Bog Butter (also known as butyrellite) is a substance created in a peat bog that was most likely a food once upon a time. There's some controversy or mystery about it's exact purpose back in the day. From time to time an archaeologist or random lucky civilian will be poking around one of the many bogs in Ireland or the United Kingdom and find an old wooden container full of a waxy adipocere-like substance. This bog butter was made by people going back as far as the 1st Century. Was this butter for eating? Or just to use as sealing wax, grease, or in the production of candles or rushlights? We don't know for certain.

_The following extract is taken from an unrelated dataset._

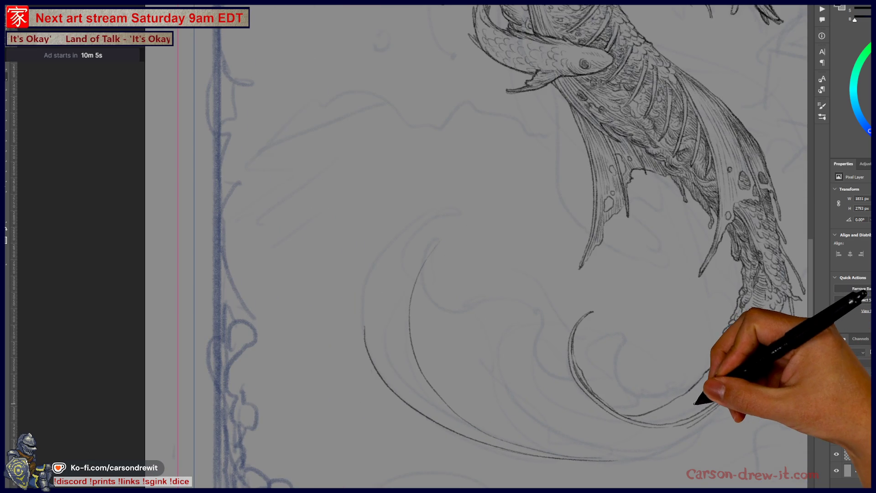
drag(538, 426, 514, 313)
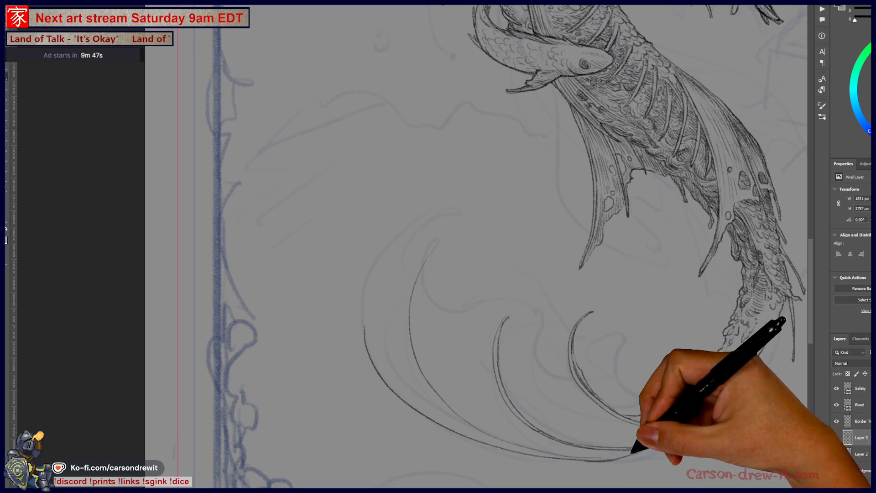
key(ctrl+z)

Tests have shown that some bog butter was originally a dairy product, and some was originally animal fat instead. Bogs tend to be cold, and the lack of oxygen and presence of acid does a remarkable job of preserving things put in it. So it's possible this was just normal butter or tallow stored in a bog to keep it fresh, and over the intervening centuries the bog turned it into something else. Butter was a luxury item at the time, so it's also possible the stuff was hidden in the bogs as a way of reducing or discouraging theft.

It's also possible that the bog's effects happened in the short term (or at least shorter than centuries), and were intentional. Storing your dairy in the chemical environment of a peat bog may well have been a way to turn it into butter without salt or churning. The specialized food angle certainly seams possible: there's a delicacy in Yemen called smen that is a sort of butter like substance that's supposed to taste kind of like blue cheese. One step in the production of smen involves burying it (in a ceramic pot) in a bog to age. So, maybe that means bog butter was a very special food. If it took a long time for it to ripen, that could explain why so many containers of it got lost or forgotten for centuries.

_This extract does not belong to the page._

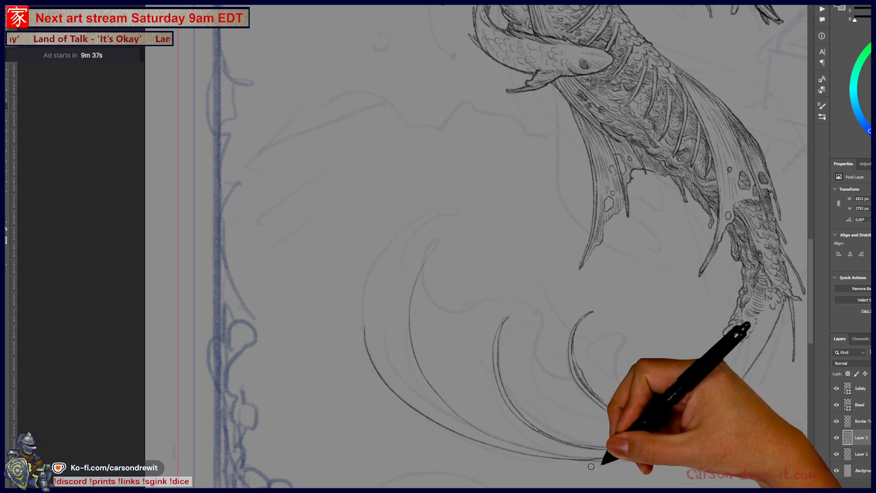
drag(469, 385, 580, 445)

(Remember kids, don't eat mysterious buttery substances you drag out of the swamp.)



Game and Story Use

  • Ointment, wax, grease, candle, fuel or food: Whatever it is, Bog Butter seems like an interesting way to add some local flavor to your game. It may well be high-value trade goods that's exported far and wide, or it could just be a local delicacy that's a bit of an acquired taste.
  • Burying things in the bog is an interesting way to hide your treasure. This is likely to be used by reptilian humanoids or potentially anyone who lives in or near a wetland, such as a leech-collector or bog-iron-hunter.
  • A magic item such as a potion gets buried in a bog for hundreds of years. It is later recovered.
    • Has the bog transformed it? Is it stronger? Weaker? Corrupted? More dangerous? Has it taken on water-based elemental powers, or a druidic potency? Has the preservation expanded it's scope to effect the undead? Does now add acid damage to its weapon stats?
    • Is it found along side a bog mummy?
    • Is the culture that made it even around any longer?
  • Perhaps bog-butter is a poor-man's version of alchemy. The cunning man or hedge wizard may use this method to make their potions and ointments.
  • Possibly the dairy equivalent of orc ale or iron rations.
  • An interesting "trap" and "treasure" combo: The PCs are walking across a quaking bog. If anyone fails a luck check or dexterity roll, they fall through the crust and are in danger of drowning. While they are down there, they see (or bumble into) an old wooden barrel. Dragging it up, they discover it is filled with a mysterious waxy substance.